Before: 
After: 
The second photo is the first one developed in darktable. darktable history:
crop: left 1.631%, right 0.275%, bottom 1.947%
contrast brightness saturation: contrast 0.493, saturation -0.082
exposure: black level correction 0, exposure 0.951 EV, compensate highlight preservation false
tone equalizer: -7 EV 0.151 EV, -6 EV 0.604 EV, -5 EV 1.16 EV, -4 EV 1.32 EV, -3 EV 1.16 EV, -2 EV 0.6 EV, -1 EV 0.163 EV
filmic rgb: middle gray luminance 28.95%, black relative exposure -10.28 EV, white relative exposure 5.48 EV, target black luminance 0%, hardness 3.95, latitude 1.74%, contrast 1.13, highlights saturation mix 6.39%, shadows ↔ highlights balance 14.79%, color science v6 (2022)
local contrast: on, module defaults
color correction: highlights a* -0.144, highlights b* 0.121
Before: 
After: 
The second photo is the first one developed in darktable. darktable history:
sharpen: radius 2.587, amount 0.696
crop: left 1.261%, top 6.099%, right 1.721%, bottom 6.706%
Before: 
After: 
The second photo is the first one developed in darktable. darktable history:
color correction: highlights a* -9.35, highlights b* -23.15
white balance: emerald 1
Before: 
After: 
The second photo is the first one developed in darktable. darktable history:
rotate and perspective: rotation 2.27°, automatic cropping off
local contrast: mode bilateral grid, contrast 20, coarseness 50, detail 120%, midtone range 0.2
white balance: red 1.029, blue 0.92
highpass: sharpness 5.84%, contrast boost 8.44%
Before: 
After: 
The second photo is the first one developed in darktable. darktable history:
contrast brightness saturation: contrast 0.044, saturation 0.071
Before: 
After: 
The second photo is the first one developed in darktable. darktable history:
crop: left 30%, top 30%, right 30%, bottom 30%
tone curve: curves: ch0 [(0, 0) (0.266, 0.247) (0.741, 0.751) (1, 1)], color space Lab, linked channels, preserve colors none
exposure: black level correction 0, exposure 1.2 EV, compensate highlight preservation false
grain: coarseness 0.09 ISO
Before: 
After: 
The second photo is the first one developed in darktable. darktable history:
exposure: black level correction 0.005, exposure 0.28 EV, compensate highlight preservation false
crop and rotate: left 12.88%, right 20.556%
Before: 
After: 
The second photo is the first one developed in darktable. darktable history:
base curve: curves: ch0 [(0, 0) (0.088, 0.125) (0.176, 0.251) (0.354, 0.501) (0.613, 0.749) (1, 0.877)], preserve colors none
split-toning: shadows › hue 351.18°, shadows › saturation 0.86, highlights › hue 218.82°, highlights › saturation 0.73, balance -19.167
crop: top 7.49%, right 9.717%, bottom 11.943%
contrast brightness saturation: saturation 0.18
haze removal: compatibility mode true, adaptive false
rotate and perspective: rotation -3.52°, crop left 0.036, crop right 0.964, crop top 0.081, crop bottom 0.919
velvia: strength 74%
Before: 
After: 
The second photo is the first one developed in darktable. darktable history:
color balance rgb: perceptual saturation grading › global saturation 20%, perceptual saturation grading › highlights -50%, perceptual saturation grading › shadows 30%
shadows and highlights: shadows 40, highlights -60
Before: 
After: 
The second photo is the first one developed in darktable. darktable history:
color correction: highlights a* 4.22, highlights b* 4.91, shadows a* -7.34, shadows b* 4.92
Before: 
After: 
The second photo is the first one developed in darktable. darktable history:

---------------

Can you rewrite all the lines above, with "edited" wherever "developed" appears and nothing else changed?

Before: 
After: 
The second photo is the first one edited in darktable. darktable history:
crop: left 1.631%, right 0.275%, bottom 1.947%
contrast brightness saturation: contrast 0.493, saturation -0.082
exposure: black level correction 0, exposure 0.951 EV, compensate highlight preservation false
tone equalizer: -7 EV 0.151 EV, -6 EV 0.604 EV, -5 EV 1.16 EV, -4 EV 1.32 EV, -3 EV 1.16 EV, -2 EV 0.6 EV, -1 EV 0.163 EV
filmic rgb: middle gray luminance 28.95%, black relative exposure -10.28 EV, white relative exposure 5.48 EV, target black luminance 0%, hardness 3.95, latitude 1.74%, contrast 1.13, highlights saturation mix 6.39%, shadows ↔ highlights balance 14.79%, color science v6 (2022)
local contrast: on, module defaults
color correction: highlights a* -0.144, highlights b* 0.121
Before: 
After: 
The second photo is the first one edited in darktable. darktable history:
sharpen: radius 2.587, amount 0.696
crop: left 1.261%, top 6.099%, right 1.721%, bottom 6.706%
Before: 
After: 
The second photo is the first one edited in darktable. darktable history:
color correction: highlights a* -9.35, highlights b* -23.15
white balance: emerald 1
Before: 
After: 
The second photo is the first one edited in darktable. darktable history:
rotate and perspective: rotation 2.27°, automatic cropping off
local contrast: mode bilateral grid, contrast 20, coarseness 50, detail 120%, midtone range 0.2
white balance: red 1.029, blue 0.92
highpass: sharpness 5.84%, contrast boost 8.44%
Before: 
After: 
The second photo is the first one edited in darktable. darktable history:
contrast brightness saturation: contrast 0.044, saturation 0.071
Before: 
After: 
The second photo is the first one edited in darktable. darktable history:
crop: left 30%, top 30%, right 30%, bottom 30%
tone curve: curves: ch0 [(0, 0) (0.266, 0.247) (0.741, 0.751) (1, 1)], color space Lab, linked channels, preserve colors none
exposure: black level correction 0, exposure 1.2 EV, compensate highlight preservation false
grain: coarseness 0.09 ISO
Before: 
After: 
The second photo is the first one edited in darktable. darktable history:
exposure: black level correction 0.005, exposure 0.28 EV, compensate highlight preservation false
crop and rotate: left 12.88%, right 20.556%
Before: 
After: 
The second photo is the first one edited in darktable. darktable history:
base curve: curves: ch0 [(0, 0) (0.088, 0.125) (0.176, 0.251) (0.354, 0.501) (0.613, 0.749) (1, 0.877)], preserve colors none
split-toning: shadows › hue 351.18°, shadows › saturation 0.86, highlights › hue 218.82°, highlights › saturation 0.73, balance -19.167
crop: top 7.49%, right 9.717%, bottom 11.943%
contrast brightness saturation: saturation 0.18
haze removal: compatibility mode true, adaptive false
rotate and perspective: rotation -3.52°, crop left 0.036, crop right 0.964, crop top 0.081, crop bottom 0.919
velvia: strength 74%
Before: 
After: 
The second photo is the first one edited in darktable. darktable history:
color balance rgb: perceptual saturation grading › global saturation 20%, perceptual saturation grading › highlights -50%, perceptual saturation grading › shadows 30%
shadows and highlights: shadows 40, highlights -60
Before: 
After: 
The second photo is the first one edited in darktable. darktable history:
color correction: highlights a* 4.22, highlights b* 4.91, shadows a* -7.34, shadows b* 4.92
Before: 
After: 
The second photo is the first one edited in darktable. darktable history:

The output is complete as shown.